From calls for the EU to elect its first female president to the world’s progress on the UN Sustainable Development Goals

Politicians from across the EU are calling on the EU’s leaders to appoint its first female president. The EU’s 28 heads of state and government will meet following this week’s European Parliamentary Elections to begin the process of selecting a president to lead the EU commission and council from November.

 

The OECD has released the third edition of its annual report on each OECD country’s progress on the UN Sustainable Development Goals (SDG). The report, titled, ‘Measuring Distance to the SDG Targets 2019: An Assessment of Where OECD Countries Stand,’ shows OECD countries are closest to achieving SDG 7 (clean and affordable energy), SDG 11 (sustainable cities and communities) and SDG 13 (climate action), but are furthest from reaching SDG 2 (zero hunger), SDG 5 (gender equality), SDG 10 (reduced inequalities) and SDG 16 (peace, justice, and strong institutions).

 

The Association of European Development Finance Institutions (EDFI) has launched a new initiative to deepen cooperation on responsible financing requirements and impact measurement. The goal of the new initiative is to harmonise the EDFI member institution’s approaches to measuring the development impact of investments to provide a clearer picture of the progress and development impact of impact investments.

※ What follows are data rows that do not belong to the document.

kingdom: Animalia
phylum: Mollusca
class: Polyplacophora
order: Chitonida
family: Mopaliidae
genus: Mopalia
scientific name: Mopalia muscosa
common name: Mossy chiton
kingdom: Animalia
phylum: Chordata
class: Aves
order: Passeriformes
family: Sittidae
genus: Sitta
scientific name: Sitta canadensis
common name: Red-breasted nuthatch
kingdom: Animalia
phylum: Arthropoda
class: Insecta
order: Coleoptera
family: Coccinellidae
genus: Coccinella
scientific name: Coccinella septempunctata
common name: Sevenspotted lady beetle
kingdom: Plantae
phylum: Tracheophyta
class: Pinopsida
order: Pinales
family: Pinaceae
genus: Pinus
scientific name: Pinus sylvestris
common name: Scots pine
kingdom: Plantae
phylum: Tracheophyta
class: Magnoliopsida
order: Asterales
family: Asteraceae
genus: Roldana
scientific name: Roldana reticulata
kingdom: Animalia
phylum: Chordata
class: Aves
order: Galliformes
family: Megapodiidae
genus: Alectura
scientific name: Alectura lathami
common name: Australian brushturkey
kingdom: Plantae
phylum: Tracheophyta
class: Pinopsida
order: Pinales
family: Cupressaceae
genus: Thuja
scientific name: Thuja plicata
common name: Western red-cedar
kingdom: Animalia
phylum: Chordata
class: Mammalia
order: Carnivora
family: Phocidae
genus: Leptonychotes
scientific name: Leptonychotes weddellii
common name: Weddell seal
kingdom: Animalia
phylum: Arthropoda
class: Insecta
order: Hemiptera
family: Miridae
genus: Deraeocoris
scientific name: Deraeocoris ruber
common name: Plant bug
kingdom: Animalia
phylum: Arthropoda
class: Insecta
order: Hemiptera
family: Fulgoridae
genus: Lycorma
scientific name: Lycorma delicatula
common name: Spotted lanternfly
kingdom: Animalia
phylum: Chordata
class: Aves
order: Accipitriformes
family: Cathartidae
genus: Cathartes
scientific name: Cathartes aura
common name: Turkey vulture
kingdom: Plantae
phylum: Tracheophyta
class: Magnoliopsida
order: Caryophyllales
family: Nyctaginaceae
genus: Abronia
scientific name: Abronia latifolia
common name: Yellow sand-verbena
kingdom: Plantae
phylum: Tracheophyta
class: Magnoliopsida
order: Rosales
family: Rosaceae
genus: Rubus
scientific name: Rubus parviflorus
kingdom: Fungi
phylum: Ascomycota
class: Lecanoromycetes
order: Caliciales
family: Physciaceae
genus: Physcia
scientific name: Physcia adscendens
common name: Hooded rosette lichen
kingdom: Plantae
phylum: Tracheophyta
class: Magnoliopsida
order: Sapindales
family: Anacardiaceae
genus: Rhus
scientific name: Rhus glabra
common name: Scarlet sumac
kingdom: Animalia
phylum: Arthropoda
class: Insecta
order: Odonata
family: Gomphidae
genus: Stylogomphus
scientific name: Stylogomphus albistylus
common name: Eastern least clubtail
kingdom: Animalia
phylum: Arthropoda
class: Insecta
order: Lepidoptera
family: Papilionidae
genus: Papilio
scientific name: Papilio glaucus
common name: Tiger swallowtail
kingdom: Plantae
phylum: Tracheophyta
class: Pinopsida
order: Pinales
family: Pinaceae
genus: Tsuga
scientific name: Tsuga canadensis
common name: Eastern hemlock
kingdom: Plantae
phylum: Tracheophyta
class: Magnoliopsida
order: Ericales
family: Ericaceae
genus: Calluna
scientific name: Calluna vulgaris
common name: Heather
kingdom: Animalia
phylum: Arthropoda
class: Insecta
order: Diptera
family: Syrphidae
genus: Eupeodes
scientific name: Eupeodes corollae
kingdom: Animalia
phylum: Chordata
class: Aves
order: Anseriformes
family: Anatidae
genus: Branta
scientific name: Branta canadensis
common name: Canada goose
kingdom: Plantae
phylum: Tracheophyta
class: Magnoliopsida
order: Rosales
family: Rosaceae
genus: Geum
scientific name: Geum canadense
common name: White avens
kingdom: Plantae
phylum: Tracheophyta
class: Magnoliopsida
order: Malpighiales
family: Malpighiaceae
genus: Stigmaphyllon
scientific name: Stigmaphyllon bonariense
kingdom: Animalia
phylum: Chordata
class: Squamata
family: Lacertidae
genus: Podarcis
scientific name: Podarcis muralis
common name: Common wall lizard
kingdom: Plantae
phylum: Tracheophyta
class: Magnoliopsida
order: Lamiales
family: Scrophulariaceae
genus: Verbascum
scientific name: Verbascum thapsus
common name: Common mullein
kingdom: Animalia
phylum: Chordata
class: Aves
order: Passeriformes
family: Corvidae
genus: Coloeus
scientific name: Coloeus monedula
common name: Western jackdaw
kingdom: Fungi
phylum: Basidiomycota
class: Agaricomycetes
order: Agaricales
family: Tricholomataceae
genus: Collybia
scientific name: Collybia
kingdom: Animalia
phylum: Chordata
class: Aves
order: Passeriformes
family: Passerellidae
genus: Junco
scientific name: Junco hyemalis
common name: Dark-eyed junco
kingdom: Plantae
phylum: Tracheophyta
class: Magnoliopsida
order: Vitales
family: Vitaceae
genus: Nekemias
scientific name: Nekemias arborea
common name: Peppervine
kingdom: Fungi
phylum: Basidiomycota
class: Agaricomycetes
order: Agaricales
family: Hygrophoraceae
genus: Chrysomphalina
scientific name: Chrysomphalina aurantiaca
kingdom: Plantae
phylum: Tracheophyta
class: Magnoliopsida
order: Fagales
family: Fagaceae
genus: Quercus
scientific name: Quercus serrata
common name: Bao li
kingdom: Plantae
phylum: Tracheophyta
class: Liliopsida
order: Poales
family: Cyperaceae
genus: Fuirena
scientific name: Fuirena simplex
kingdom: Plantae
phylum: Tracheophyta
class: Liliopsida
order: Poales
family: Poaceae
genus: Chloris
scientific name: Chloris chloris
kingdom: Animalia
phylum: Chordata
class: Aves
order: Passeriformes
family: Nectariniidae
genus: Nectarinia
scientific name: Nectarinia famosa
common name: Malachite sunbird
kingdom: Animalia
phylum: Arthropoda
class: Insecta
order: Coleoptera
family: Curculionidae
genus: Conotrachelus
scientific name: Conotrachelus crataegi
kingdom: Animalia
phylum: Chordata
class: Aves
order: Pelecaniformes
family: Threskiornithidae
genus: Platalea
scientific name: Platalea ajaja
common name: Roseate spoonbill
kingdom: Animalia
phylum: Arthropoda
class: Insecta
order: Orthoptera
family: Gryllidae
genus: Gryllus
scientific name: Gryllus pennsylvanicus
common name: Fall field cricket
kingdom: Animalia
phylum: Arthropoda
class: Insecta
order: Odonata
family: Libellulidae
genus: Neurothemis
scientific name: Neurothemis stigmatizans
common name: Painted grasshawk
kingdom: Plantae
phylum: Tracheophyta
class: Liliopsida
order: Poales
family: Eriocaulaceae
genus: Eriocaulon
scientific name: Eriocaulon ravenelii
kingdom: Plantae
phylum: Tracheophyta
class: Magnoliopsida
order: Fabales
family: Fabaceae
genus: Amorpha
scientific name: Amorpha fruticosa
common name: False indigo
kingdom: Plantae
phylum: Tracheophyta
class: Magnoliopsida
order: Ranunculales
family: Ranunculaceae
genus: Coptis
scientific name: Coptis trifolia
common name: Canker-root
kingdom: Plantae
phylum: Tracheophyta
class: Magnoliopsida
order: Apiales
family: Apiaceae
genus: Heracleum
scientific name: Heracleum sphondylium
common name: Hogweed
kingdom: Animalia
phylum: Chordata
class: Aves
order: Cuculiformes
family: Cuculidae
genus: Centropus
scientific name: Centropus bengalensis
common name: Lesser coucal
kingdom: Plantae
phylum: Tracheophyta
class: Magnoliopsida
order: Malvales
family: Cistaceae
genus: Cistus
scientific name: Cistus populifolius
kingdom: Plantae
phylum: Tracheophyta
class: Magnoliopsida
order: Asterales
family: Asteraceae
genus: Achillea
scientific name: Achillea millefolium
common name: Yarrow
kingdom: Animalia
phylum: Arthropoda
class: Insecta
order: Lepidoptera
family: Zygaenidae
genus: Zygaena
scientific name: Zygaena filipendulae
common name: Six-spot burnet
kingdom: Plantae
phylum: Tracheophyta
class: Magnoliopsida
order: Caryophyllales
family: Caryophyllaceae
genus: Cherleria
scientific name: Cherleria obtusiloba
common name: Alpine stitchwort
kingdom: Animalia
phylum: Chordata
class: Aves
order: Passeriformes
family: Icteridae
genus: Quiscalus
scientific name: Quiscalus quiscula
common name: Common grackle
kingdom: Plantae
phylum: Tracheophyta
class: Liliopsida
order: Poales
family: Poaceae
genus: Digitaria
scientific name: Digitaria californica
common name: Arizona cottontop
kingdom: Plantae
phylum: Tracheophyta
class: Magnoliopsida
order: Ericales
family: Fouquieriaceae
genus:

Related: Swedfund CEO on expansion plans, investment priorities

 

Observers are questioning the Green Climate Fund (GCF)’s choice of partners after its latest report shows 86% of the Fund’s loans have been channelled through international players like the World Bank as opposed to being given directly to developing countries. Critics say this denies resources to the countries that need it most as multinationals tend to focus on countries they have existing relationships with, and it limits the economic impact GCF funding can have in developing countries as multinationals tend to award contracts to multinational contractors rather than local businesses.

 

Though World Health Organisation (WHO) Director-General Tedros Adhanom Ghebreyesus announced the WHO Foundation would be established this year at the 72nd World Health Assembly, reports indicate details of the foundation’s structure, governance, operating model, and legal status are all still at very early stages.

 

Nutrition International has released its plan to mobilise CAD $700 Million in finance to fight malnutrition through 2024. This new investment case is the first of its kind for a global nutrition organisation and lays out ways investment could be used to scale-up proven high-impact, low-cost nutrition interventions.

Related: The Bill & Melinda Gates Foundation Appoints Goalkeepers Advisory Board to Accelerate Progress on the U.N. Sustainable Development Goals

 

The International Planned Parenthood Federation (IPPF)’s Director General Alvaro Bermejo has withdrawn his resignation. Bermejo had planned to step down in the wake of allegations of fraud and sexual misconduct at the organisation, but a spokesperson for the IPPF says Bermejo would now be staying on to help shape reforms of the governance and management structures at the charity.

 

The U.N. Relief and Works Agency for Palestine Refugees in the Near East (UNWRA) is considering major changes in the its funding model and operations in response to the gap in funding created by the US’s decision to cut funding to UNWRA in 2018, a decision that cost UNWRA its largest donor. While the agency was able to make up the shortfall in funding in 2018 through donations from Europe and the Gulf, without the funds previously provided by the US, UNWRA will face ongoing funding shortages in the coming years if it does not make changes to its current operating model.

 

The UK Department of International Development (DFID) is set to invest £33 million of funding in research to develop climate resilient ‘super crops’ enriched with key vitamins and minerals to help alleviate ‘hidden hunger’ in developing countries.

 

Catholic charity Caritas has announced it will close offices in five of the 20 countries in which it operates in the coming months due to shortfalls in funding. Caritas will close offices in Bangladesh, India, Kenya, the Palestinian Territories, and Colombia, but the charity says it plans to reassign employees to other countries so the closures will not result in job cuts. The charity was forced to make the closures following cuts in the Swiss Agency for Development budget for external charities and policy changes at the EU which meant the organisation was no longer eligible for EU humanitarian aid funding.

 

Lu Weiding, Chief Executive of the Wanxiang Group, China’s largest auto components company, has been named China’s most generous philanthropist by the Huron Philanthropist List last year following a USD $720 million donation of shares to a charitable trust in memory of his father.

Related: Alibaba Details Its Social Impact as Jack Ma Prioritizes Philanthropy

 

Amazon Shareholders have rejected a proposal to develop a plan to respond to climate change during the company’s annual meeting this week. The proposal had gathered the support of nearly 7,700 Amazon employees, and would have required the Amazon board of directors to prepare a public plan for ‘disruptions posed by climate change’.